**Exercise prompt**
Could each entry below be printed again exactly as given?

**Source data**
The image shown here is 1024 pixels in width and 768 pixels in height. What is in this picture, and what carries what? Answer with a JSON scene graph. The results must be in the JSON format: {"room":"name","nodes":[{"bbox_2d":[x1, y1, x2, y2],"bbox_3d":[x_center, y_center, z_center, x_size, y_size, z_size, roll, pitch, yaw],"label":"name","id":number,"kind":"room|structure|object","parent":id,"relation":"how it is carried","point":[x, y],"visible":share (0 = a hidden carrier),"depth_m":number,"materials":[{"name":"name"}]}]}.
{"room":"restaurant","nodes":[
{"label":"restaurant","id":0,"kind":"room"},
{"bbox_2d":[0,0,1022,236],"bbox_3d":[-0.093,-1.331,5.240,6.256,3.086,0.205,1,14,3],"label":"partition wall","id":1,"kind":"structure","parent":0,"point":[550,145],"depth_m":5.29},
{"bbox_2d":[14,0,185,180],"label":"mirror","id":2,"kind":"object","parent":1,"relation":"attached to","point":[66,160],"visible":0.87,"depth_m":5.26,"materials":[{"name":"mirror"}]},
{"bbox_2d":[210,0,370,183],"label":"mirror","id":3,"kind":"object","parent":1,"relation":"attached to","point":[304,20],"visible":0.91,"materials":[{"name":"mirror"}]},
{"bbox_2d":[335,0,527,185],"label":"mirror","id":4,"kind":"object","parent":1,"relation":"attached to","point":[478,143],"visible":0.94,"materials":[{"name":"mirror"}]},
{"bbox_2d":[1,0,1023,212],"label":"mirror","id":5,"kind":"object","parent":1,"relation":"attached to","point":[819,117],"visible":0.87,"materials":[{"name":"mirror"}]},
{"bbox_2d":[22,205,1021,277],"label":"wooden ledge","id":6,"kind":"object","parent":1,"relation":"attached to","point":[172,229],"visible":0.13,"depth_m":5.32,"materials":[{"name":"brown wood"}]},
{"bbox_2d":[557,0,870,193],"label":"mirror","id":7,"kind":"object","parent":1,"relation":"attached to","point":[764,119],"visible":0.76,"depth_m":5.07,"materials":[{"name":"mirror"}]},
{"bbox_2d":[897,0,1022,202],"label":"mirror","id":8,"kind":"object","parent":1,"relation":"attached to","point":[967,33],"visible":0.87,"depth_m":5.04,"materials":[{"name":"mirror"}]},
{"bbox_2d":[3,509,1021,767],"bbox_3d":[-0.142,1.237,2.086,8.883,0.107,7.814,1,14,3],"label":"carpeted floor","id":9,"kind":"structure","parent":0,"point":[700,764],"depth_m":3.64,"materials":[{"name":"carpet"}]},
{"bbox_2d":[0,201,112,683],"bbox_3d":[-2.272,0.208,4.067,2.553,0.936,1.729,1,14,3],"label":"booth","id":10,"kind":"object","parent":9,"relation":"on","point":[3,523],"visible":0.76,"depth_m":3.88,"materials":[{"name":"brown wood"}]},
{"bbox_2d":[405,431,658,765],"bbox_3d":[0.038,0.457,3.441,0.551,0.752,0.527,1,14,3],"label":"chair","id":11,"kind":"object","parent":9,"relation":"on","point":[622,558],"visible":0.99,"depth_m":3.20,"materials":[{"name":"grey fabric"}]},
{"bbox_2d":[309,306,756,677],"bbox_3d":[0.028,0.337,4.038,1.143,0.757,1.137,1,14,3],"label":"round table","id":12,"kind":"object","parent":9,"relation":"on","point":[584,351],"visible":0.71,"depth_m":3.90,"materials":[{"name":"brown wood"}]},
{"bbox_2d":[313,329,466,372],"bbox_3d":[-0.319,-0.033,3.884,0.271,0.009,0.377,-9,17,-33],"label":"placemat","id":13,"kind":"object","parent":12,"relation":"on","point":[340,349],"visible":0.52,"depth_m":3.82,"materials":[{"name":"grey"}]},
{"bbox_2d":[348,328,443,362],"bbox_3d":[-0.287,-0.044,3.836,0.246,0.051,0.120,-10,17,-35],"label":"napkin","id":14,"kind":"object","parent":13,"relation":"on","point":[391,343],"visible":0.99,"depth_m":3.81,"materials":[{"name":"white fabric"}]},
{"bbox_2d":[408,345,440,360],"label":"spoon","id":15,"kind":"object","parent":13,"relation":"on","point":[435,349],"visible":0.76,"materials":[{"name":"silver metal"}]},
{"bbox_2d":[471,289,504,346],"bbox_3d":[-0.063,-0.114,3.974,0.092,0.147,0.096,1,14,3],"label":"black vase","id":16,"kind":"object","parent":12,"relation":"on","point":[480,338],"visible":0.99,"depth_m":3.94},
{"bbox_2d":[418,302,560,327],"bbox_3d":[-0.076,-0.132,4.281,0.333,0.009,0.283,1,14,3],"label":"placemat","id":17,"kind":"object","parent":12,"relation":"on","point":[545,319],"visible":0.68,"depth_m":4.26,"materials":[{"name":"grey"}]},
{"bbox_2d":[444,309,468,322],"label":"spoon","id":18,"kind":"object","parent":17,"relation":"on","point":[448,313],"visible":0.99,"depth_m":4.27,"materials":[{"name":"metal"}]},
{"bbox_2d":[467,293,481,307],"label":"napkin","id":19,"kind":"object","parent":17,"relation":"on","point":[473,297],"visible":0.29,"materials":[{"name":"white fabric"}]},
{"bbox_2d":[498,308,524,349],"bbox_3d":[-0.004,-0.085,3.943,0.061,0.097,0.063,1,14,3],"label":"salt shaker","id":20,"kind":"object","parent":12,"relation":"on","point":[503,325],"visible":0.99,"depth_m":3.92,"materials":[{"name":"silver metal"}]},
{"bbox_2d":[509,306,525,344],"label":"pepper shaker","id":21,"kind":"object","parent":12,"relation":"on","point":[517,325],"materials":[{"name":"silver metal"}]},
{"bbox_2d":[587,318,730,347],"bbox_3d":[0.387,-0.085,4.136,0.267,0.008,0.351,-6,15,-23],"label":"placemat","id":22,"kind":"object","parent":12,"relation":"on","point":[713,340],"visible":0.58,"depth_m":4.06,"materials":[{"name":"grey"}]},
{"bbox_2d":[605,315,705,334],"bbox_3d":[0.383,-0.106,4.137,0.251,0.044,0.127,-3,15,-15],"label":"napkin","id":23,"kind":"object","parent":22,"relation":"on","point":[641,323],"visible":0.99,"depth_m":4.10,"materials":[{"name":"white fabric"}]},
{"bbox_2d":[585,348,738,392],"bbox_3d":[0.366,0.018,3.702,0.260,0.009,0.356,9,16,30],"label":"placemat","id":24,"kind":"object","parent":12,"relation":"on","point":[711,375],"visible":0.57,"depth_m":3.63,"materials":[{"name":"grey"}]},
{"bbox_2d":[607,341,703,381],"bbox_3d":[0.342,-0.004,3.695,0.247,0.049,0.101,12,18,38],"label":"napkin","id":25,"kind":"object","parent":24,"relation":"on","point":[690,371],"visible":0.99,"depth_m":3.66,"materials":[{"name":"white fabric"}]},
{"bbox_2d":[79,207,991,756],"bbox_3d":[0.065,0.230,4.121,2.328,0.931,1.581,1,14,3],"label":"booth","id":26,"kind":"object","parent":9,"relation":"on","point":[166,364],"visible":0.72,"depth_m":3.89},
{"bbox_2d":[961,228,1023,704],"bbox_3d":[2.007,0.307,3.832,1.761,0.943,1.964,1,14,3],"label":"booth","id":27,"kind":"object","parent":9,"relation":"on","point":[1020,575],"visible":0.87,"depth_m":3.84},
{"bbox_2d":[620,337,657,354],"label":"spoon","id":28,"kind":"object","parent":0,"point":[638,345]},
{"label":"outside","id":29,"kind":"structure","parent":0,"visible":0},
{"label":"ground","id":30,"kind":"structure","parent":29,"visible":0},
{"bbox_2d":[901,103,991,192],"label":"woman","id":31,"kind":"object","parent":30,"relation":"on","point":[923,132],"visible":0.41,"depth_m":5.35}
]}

**Task response**
The image shown here is 1024 pixels in width and 768 pixels in height. What is in this picture, and what carries what? Answer with a JSON scene graph. The results must be in the JSON format: {"room":"name","nodes":[{"bbox_2d":[x1, y1, x2, y2],"bbox_3d":[x_center, y_center, z_center, x_size, y_size, z_size, roll, pitch, yaw],"label":"name","id":number,"kind":"room|structure|object","parent":id,"relation":"how it is carried","point":[x, y],"visible":share (0 = a hidden carrier),"depth_m":number,"materials":[{"name":"name"}]}]}.
{"room":"restaurant","nodes":[
{"label":"restaurant","id":0,"kind":"room"},
{"bbox_2d":[0,0,1022,236],"bbox_3d":[-0.093,-1.331,5.240,6.256,3.086,0.205,1,14,3],"label":"partition wall","id":1,"kind":"structure","parent":0,"point":[550,145],"depth_m":5.29},
{"bbox_2d":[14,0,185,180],"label":"mirror","id":2,"kind":"object","parent":1,"relation":"attached to","point":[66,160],"visible":0.87,"depth_m":5.26,"materials":[{"name":"mirror"}]},
{"bbox_2d":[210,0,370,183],"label":"mirror","id":3,"kind":"object","parent":1,"relation":"attached to","point":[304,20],"visible":0.91,"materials":[{"name":"mirror"}]},
{"bbox_2d":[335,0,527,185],"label":"mirror","id":4,"kind":"object","parent":1,"relation":"attached to","point":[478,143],"visible":0.94,"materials":[{"name":"mirror"}]},
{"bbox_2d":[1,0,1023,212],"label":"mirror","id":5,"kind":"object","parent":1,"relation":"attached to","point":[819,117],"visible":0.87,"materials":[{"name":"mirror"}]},
{"bbox_2d":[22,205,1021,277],"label":"wooden ledge","id":6,"kind":"object","parent":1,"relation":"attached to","point":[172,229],"visible":0.13,"depth_m":5.32,"materials":[{"name":"brown wood"}]},
{"bbox_2d":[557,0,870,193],"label":"mirror","id":7,"kind":"object","parent":1,"relation":"attached to","point":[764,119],"visible":0.76,"depth_m":5.07,"materials":[{"name":"mirror"}]},
{"bbox_2d":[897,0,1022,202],"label":"mirror","id":8,"kind":"object","parent":1,"relation":"attached to","point":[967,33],"visible":0.87,"depth_m":5.04,"materials":[{"name":"mirror"}]},
{"bbox_2d":[3,509,1021,767],"bbox_3d":[-0.142,1.237,2.086,8.883,0.107,7.814,1,14,3],"label":"carpeted floor","id":9,"kind":"structure","parent":0,"point":[700,764],"depth_m":3.64,"materials":[{"name":"carpet"}]},
{"bbox_2d":[0,201,112,683],"bbox_3d":[-2.272,0.208,4.067,2.553,0.936,1.729,1,14,3],"label":"booth","id":10,"kind":"object","parent":9,"relation":"on","point":[3,523],"visible":0.76,"depth_m":3.88,"materials":[{"name":"brown wood"}]},
{"bbox_2d":[405,431,658,765],"bbox_3d":[0.038,0.457,3.441,0.551,0.752,0.527,1,14,3],"label":"chair","id":11,"kind":"object","parent":9,"relation":"on","point":[622,558],"visible":0.99,"depth_m":3.20,"materials":[{"name":"grey fabric"}]},
{"bbox_2d":[309,306,756,677],"bbox_3d":[0.028,0.337,4.038,1.143,0.757,1.137,1,14,3],"label":"round table","id":12,"kind":"object","parent":9,"relation":"on","point":[584,351],"visible":0.71,"depth_m":3.90,"materials":[{"name":"brown wood"}]},
{"bbox_2d":[313,329,466,372],"bbox_3d":[-0.319,-0.033,3.884,0.271,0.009,0.377,-9,17,-33],"label":"placemat","id":13,"kind":"object","parent":12,"relation":"on","point":[340,349],"visible":0.52,"depth_m":3.82,"materials":[{"name":"grey"}]},
{"bbox_2d":[348,328,443,362],"bbox_3d":[-0.287,-0.044,3.836,0.246,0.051,0.120,-10,17,-35],"label":"napkin","id":14,"kind":"object","parent":13,"relation":"on","point":[391,343],"visible":0.99,"depth_m":3.81,"materials":[{"name":"white fabric"}]},
{"bbox_2d":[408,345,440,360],"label":"spoon","id":15,"kind":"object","parent":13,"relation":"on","point":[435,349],"visible":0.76,"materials":[{"name":"silver metal"}]},
{"bbox_2d":[471,289,504,346],"bbox_3d":[-0.063,-0.114,3.974,0.092,0.147,0.096,1,14,3],"label":"black vase","id":16,"kind":"object","parent":12,"relation":"on","point":[480,338],"visible":0.99,"depth_m":3.94},
{"bbox_2d":[418,302,560,327],"bbox_3d":[-0.076,-0.132,4.281,0.333,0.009,0.283,1,14,3],"label":"placemat","id":17,"kind":"object","parent":12,"relation":"on","point":[545,319],"visible":0.68,"depth_m":4.26,"materials":[{"name":"grey"}]},
{"bbox_2d":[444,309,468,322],"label":"spoon","id":18,"kind":"object","parent":17,"relation":"on","point":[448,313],"visible":0.99,"depth_m":4.27,"materials":[{"name":"metal"}]},
{"bbox_2d":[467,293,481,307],"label":"napkin","id":19,"kind":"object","parent":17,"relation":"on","point":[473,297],"visible":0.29,"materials":[{"name":"white fabric"}]},
{"bbox_2d":[498,308,524,349],"bbox_3d":[-0.004,-0.085,3.943,0.061,0.097,0.063,1,14,3],"label":"salt shaker","id":20,"kind":"object","parent":12,"relation":"on","point":[503,325],"visible":0.99,"depth_m":3.92,"materials":[{"name":"silver metal"}]},
{"bbox_2d":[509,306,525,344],"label":"pepper shaker","id":21,"kind":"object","parent":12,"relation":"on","point":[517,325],"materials":[{"name":"silver metal"}]},
{"bbox_2d":[587,318,730,347],"bbox_3d":[0.387,-0.085,4.136,0.267,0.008,0.351,-6,15,-23],"label":"placemat","id":22,"kind":"object","parent":12,"relation":"on","point":[713,340],"visible":0.58,"depth_m":4.06,"materials":[{"name":"grey"}]},
{"bbox_2d":[605,315,705,334],"bbox_3d":[0.383,-0.106,4.137,0.251,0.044,0.127,-3,15,-15],"label":"napkin","id":23,"kind":"object","parent":22,"relation":"on","point":[641,323],"visible":0.99,"depth_m":4.10,"materials":[{"name":"white fabric"}]},
{"bbox_2d":[585,348,738,392],"bbox_3d":[0.366,0.018,3.702,0.260,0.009,0.356,9,16,30],"label":"placemat","id":24,"kind":"object","parent":12,"relation":"on","point":[711,375],"visible":0.57,"depth_m":3.63,"materials":[{"name":"grey"}]},
{"bbox_2d":[607,341,703,381],"bbox_3d":[0.342,-0.004,3.695,0.247,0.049,0.101,12,18,38],"label":"napkin","id":25,"kind":"object","parent":24,"relation":"on","point":[690,371],"visible":0.99,"depth_m":3.66,"materials":[{"name":"white fabric"}]},
{"bbox_2d":[79,207,991,756],"bbox_3d":[0.065,0.230,4.121,2.328,0.931,1.581,1,14,3],"label":"booth","id":26,"kind":"object","parent":9,"relation":"on","point":[166,364],"visible":0.72,"depth_m":3.89},
{"bbox_2d":[961,228,1023,704],"bbox_3d":[2.007,0.307,3.832,1.761,0.943,1.964,1,14,3],"label":"booth","id":27,"kind":"object","parent":9,"relation":"on","point":[1020,575],"visible":0.87,"depth_m":3.84},
{"bbox_2d":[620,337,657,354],"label":"spoon","id":28,"kind":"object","parent":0,"point":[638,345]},
{"label":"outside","id":29,"kind":"structure","parent":0,"visible":0},
{"label":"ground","id":30,"kind":"structure","parent":29,"visible":0},
{"bbox_2d":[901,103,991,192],"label":"woman","id":31,"kind":"object","parent":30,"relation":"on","point":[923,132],"visible":0.41,"depth_m":5.35}
]}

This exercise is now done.